In applying the rules of the tableau calculus, we are taking the formula we want to prove apart and deal with its subformulae until we close a branch (configuration). One never needs to guess an intermediate formula or assumption. However, it is not an entirely deterministic procedure, in the sense that we still need to pick which of the formulas we want to take apart. Automated reasoning! And it should be easy to convert the result into a natural deduction proof (similar to Prawitz's view that a sequent calculus proof can be seen as a description of how to construct a natural deduction proof).

Another thing that is great about the tableaux method is that if after taking everything apart, you end up with open branches (that cannot be closed), you can read them as models that provide counter-examples. The application of a "special" rule indicates that we transitioned to another state.

#### What is special about intuitionistic tableaux?

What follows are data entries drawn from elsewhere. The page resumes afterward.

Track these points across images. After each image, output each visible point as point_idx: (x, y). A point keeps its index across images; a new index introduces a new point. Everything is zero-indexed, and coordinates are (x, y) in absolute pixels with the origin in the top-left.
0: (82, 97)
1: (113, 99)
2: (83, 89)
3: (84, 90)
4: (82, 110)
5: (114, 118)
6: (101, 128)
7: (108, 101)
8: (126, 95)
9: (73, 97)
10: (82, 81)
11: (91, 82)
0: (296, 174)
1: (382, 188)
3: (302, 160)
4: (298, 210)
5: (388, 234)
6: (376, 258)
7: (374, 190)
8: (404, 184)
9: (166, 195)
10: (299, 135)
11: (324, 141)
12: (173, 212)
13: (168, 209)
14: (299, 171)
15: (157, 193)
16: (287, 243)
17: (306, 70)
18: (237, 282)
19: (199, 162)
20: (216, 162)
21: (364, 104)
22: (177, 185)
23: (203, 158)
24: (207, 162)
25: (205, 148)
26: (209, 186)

Let's consider that signed formula $\qF \qX$ correspond to the right-hand side of a sequent calculus (the succedent). So unlike Gentzen's LJ, it is quite fine to have multiple formulae mingle on the right-hand side and stay intuitionistic, as long as the right-$\rightarrow$ rule (i.e. $\qF \qX \qimplies \qY$) keeps only one. This has also been explained here:

[3] Valeria de Paiva, Luiz Carlos Pereira. A short note on intuitionistic propositional logic with multiple conclusions [researchgate pdf]

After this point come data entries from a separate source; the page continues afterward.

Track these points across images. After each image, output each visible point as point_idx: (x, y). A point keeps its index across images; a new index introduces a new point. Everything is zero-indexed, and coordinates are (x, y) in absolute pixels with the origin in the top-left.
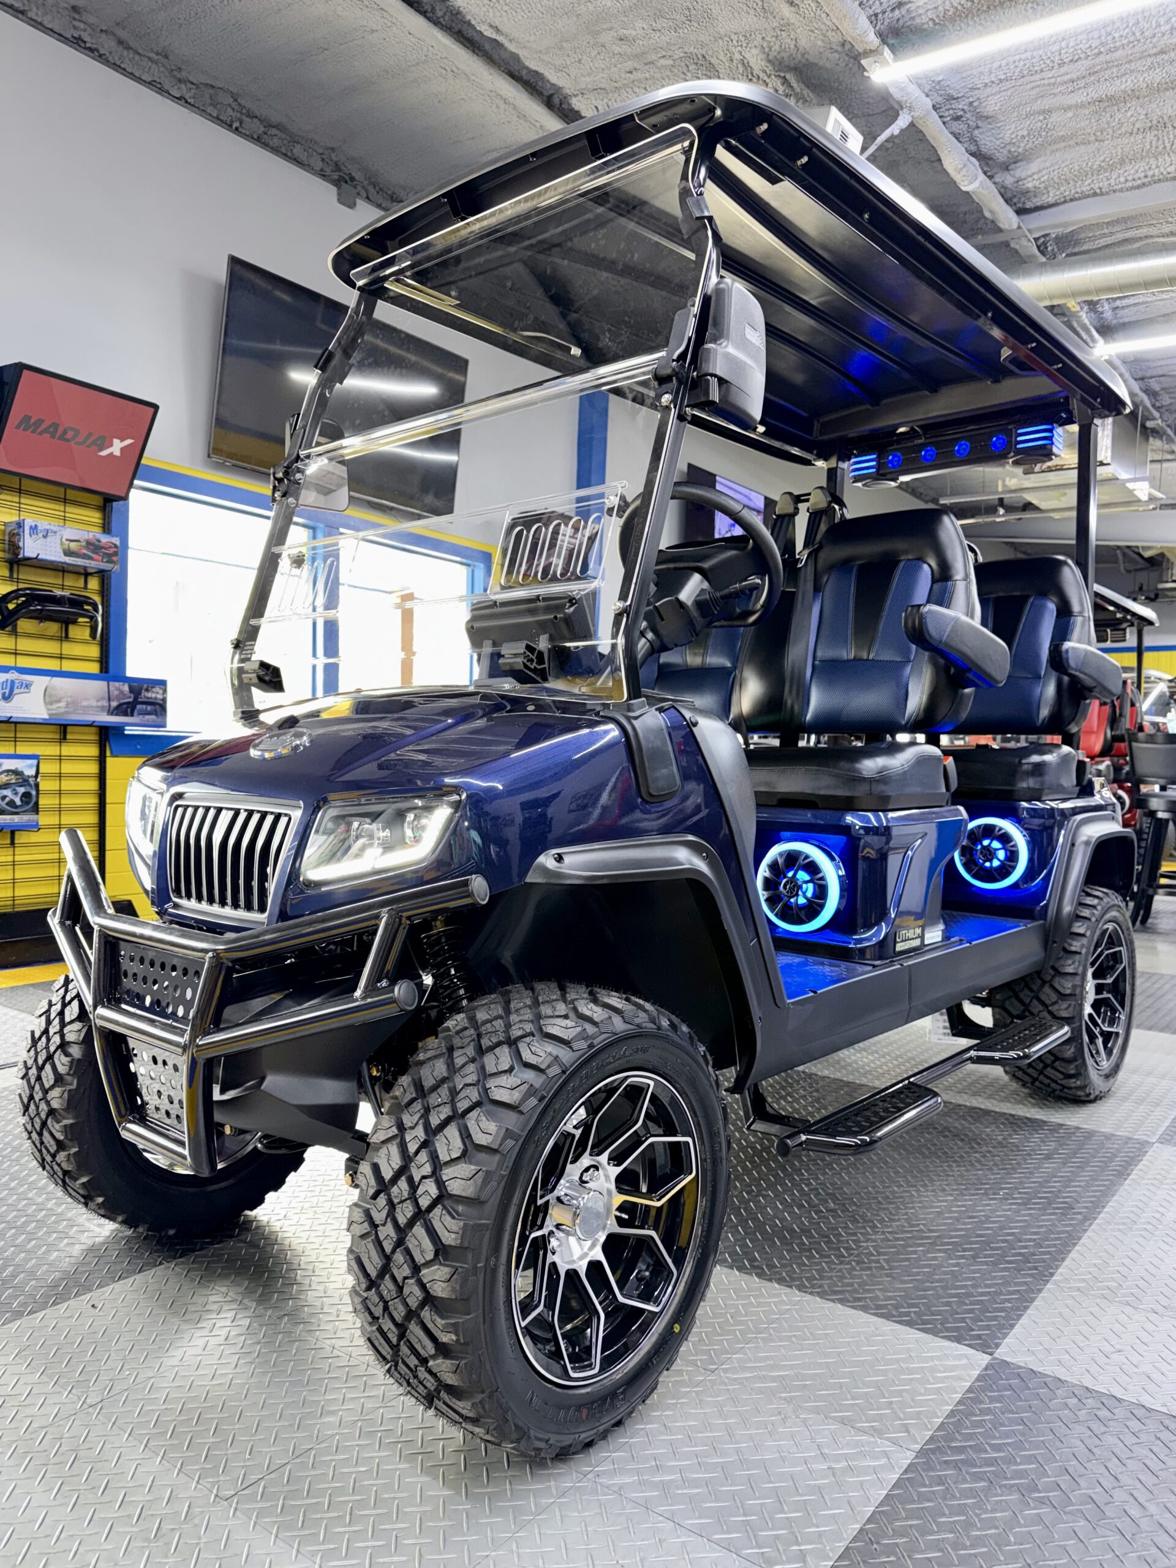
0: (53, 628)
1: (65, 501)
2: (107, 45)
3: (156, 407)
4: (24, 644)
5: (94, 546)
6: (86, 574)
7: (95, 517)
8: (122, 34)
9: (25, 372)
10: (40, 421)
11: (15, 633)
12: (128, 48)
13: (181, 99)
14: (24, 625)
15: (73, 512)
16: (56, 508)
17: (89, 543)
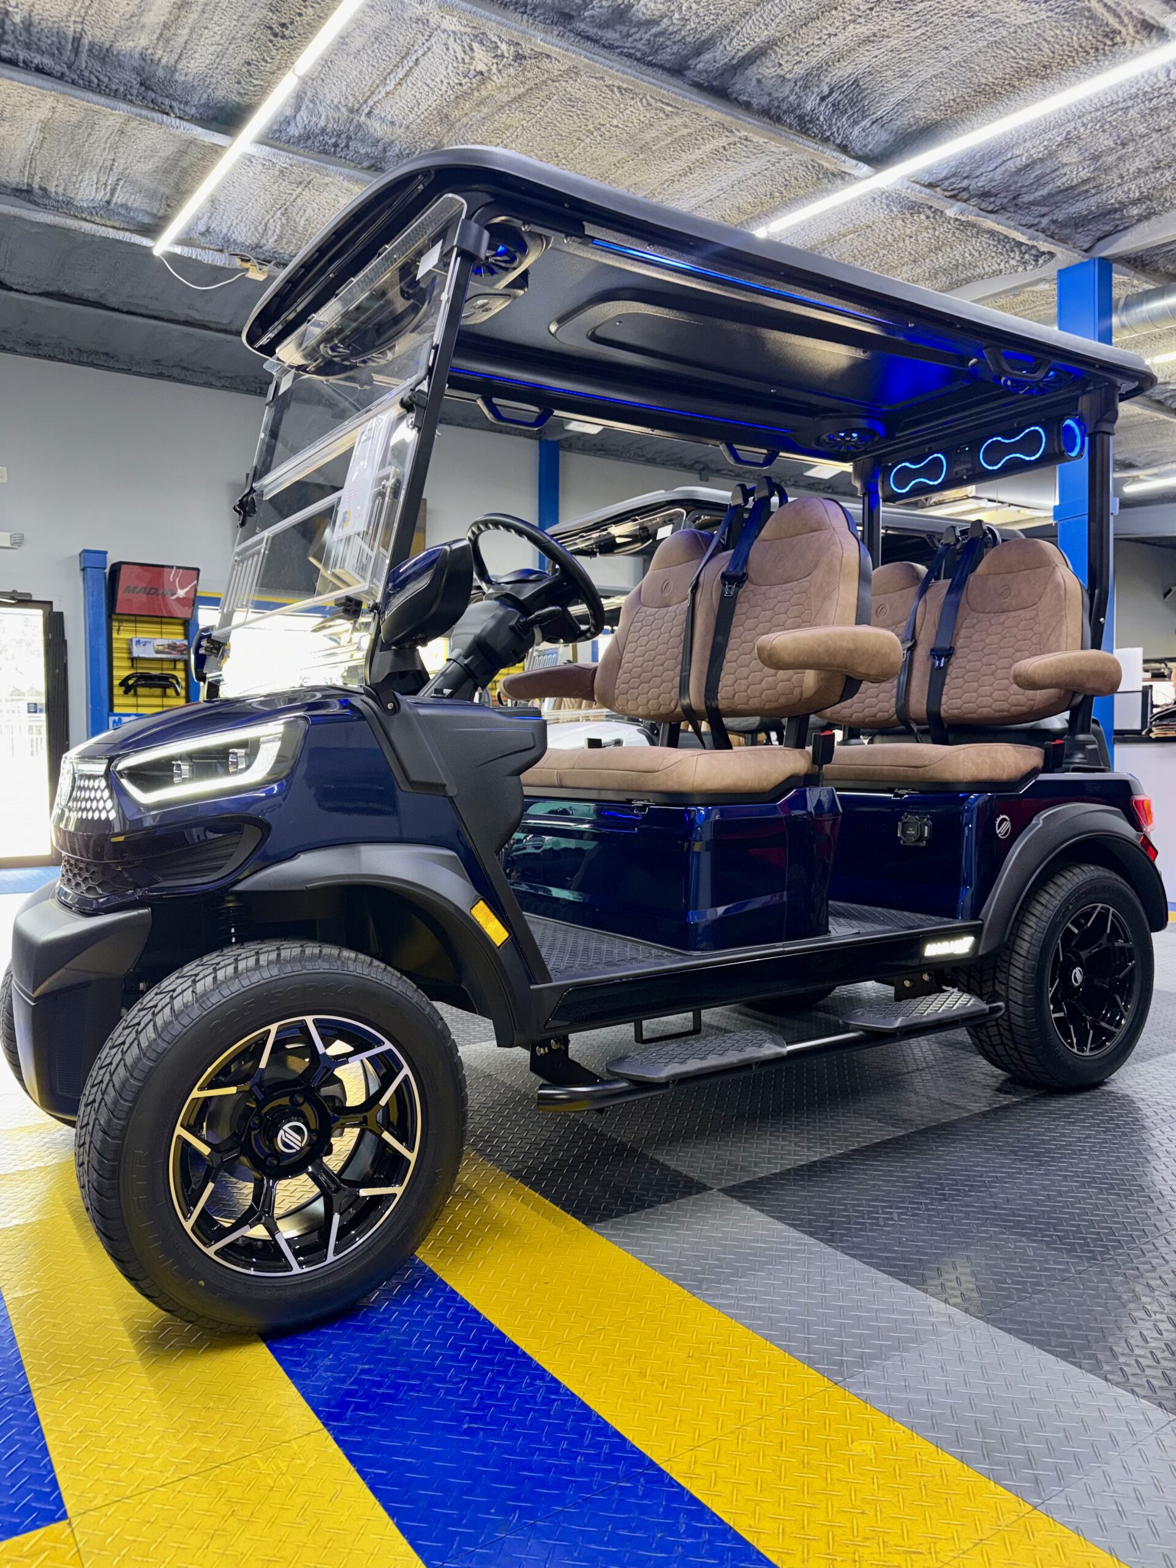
0: (158, 691)
1: (161, 623)
2: (176, 372)
3: (198, 570)
4: (141, 701)
5: (173, 647)
6: (175, 661)
7: (180, 629)
8: (184, 365)
9: (124, 566)
10: (135, 588)
11: (136, 695)
12: (188, 370)
13: (224, 387)
14: (140, 690)
15: (167, 628)
16: (156, 628)
17: (169, 646)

The assertion $\qF \qX \qimplies \qY$ says: "at present, we think we can prove $\qX$ without at the same time proving $\qY$". In considering such a possible proof $\qT \qX$, we need to do bookkeeping to ensure that anything we prove along the way is separate from other formulae $\qF \qZ$ that we labeled as not-yet-known. This is why we the special $\alpha$ rule use $\qS_P$ instead of $\qS$. This looks like the essence of intuitionistic reasoning as far as proof rules are concerned. It also makes intuitionistic tableaux a bit more complicated than classical.

#### Coda

I hope the above sheds some light on the connection between tableaux calculus, Kripke semantics and intuitionistic logic. Soundness and completeness can be found in Fitting's book, as well as generalizations to modal logic, predicate logic. Of course, for stronger logics, carrying over soundness and completeness does not mean we retain decidability; stronger logics require not only taking formulae apart, but also instantiating them, which increases non-determinism and search space.